公共の秘密基地

好きなものも嫌いなものもたくさんある

死して組み立てるものなし

公共の場で気遣いができないやつが腹立つ。


狭い通路で歩きスマホをして渋滞を起こしたり、これだけ注意喚起しているのに今だにキャリーケースを体の後ろで引いていたりするやつのことだ。


これから寒くなってくると、マスクもせずに咳やくしゃみをするアホが増えてくることだろう。


こういうやつは基本的に仕事ができなかったり、デリカシーがなかったりするので、迷惑をかけているという自覚がないのでタチが悪い。


うちの隣人がまさにそのタイプだ。




現在の住まいには長いこと住んでいるが、住み始めてから数年後に隣人が引っ越してきた。


以来、隣人もずっと住み続けており、引っ越した形跡はない。


ちなみに、なぜ隣人が転居してないか確信できているかというと、女性なのだが加藤茶みたいなくしゃみをし、それがぼくの部屋にまで聞こえてくるため、定期的に聞こえてくるくしゃみの音で隣人の存在感を確認しているのだ。

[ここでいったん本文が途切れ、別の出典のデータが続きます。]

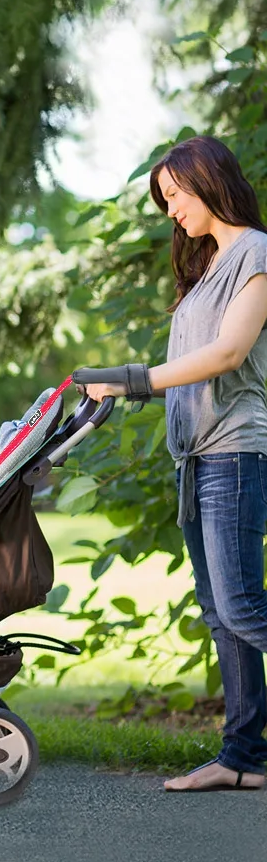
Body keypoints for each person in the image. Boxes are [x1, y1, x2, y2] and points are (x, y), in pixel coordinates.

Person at [74, 134, 267, 792]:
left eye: (176, 194)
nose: (171, 210)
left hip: (234, 451)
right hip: (195, 458)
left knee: (243, 608)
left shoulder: (255, 254)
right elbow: (191, 371)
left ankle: (244, 756)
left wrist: (134, 378)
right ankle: (243, 759)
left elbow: (228, 354)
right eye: (165, 200)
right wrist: (127, 386)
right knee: (220, 614)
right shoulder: (208, 268)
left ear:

くしゃみなら生理現象だし頻繁にあることでもないので仕方ないが、隣人はとにかく生活音がやかましい。


かかとで歩いているんじゃないかと思うくらい足音がうるさく、ドアも勢いよく閉めすぎて振動がこちらまで伝わってくる。


あんな歩き方して疲れないんだろうかと思うくらい力強く大地を踏み締め、あたし流を主張してくる。


ぼくもうるさいことがあるかもしれないので、百歩譲って生活音も我慢してやるとして、特に気になるのが何か大きなものを引きずっていると思われる謎の音だ。


隣からは夜になると、大きなものを引きずっているようなズズッという音が聞こえてくる。


時間にすると数秒間だが、断続的に何度も聞こえてくることもあり、基本的には毎日音を立てている。


何か必要なものを収納から取り出していると思うのだが、そんなに毎日やるくらいなら最初から出しとけよと思う。


当初は夜といっても比較的常識的な時間に聞こえていたが、0時を回っても何度も音が出ている時期があり、さすがに我慢がならなくなったので管理会社を通じて苦情を言った。


本当は直接言ってもよかったが、相手が女性なこともありややこしいことになってもあれだったので、管理会社から苦情を伝えたという事実を残しておけば、後々揉め事になっても有利かもしれないと思ったのだ。


隣人は引っ越してきた当初はくしゃみこそ加藤茶だったものの、生活音は全くうるさくなく、ましてや引きずり音も聞こえてはこなかった。


大体、ここ2年くらいからワイルドな生活音を立てるようになり、辟易していたところに今回の苦情に至る出来事となった。


後日管理会社から電話があり、隣人からは「机を組み立てていた」と説明されたとのことだった。


謎の音は半年以上も聞こえており、その半年間、隣人は毎日机を組み立てていたのだろうか?


そしてぼくが苦情を言った時期は、たまたま盛り上がってしまって作業が深夜にまで及んだのだろうか?


いつもの騒音と机を組み立てていた音は別物だと考えたほうがよさそうなので、結局いつもの音が何なのかは謎のままである。


この話は昨年の秋くらいに起こったことなのだが、一年経った現在も、深夜ではなくなったが相変わらず謎の引きずり音は聞こえている。


そして、音の聞こえる時間帯も段々と遅くなってきたように感じている。


もしかすると隣人は机を組み立てる途中で死んでしまい、永遠に机を完成させられない未練で現世に留まっているのではないだろうか。


というか、あれだけうるさくて下の階の人は何も言わないのだろうか。


隣のぼくですらあれだけ音が響くのに、真下なんかはもっとやかましいと思うのだけども。


ぼくとしては、隣人に恋人ができるなり結婚するなりしたときに、あれだけがさつだと生活習慣の違いから旦那と喧嘩したり、姑にいびられたりしかねないので、啓発のつもりであなたうるさいですよと(管理会社経由で)言っているのだけど、全く響かないようだ。


これで下の階からも苦情があれば、自分の生活音がうるさいことに気付いてくれそうなものだけど、もしかしたら苦言を呈しているのはあのアパートでぼくだけかもしれない。


となると今度は頭がおかしいのはこちらだと認識されかねないが、これは誇張でも何でもなく隣は本当にやかましいし、一方のぼくはデリカシーの塊のようなグットルッキングガイなので、文句を言われるようなことは(たぶん)ない。


でももしかしたらぼくも周りに迷惑をかけている自覚がないタイプの人種かもしれないので、そういう状態になったら殺してほしいと思うのだ。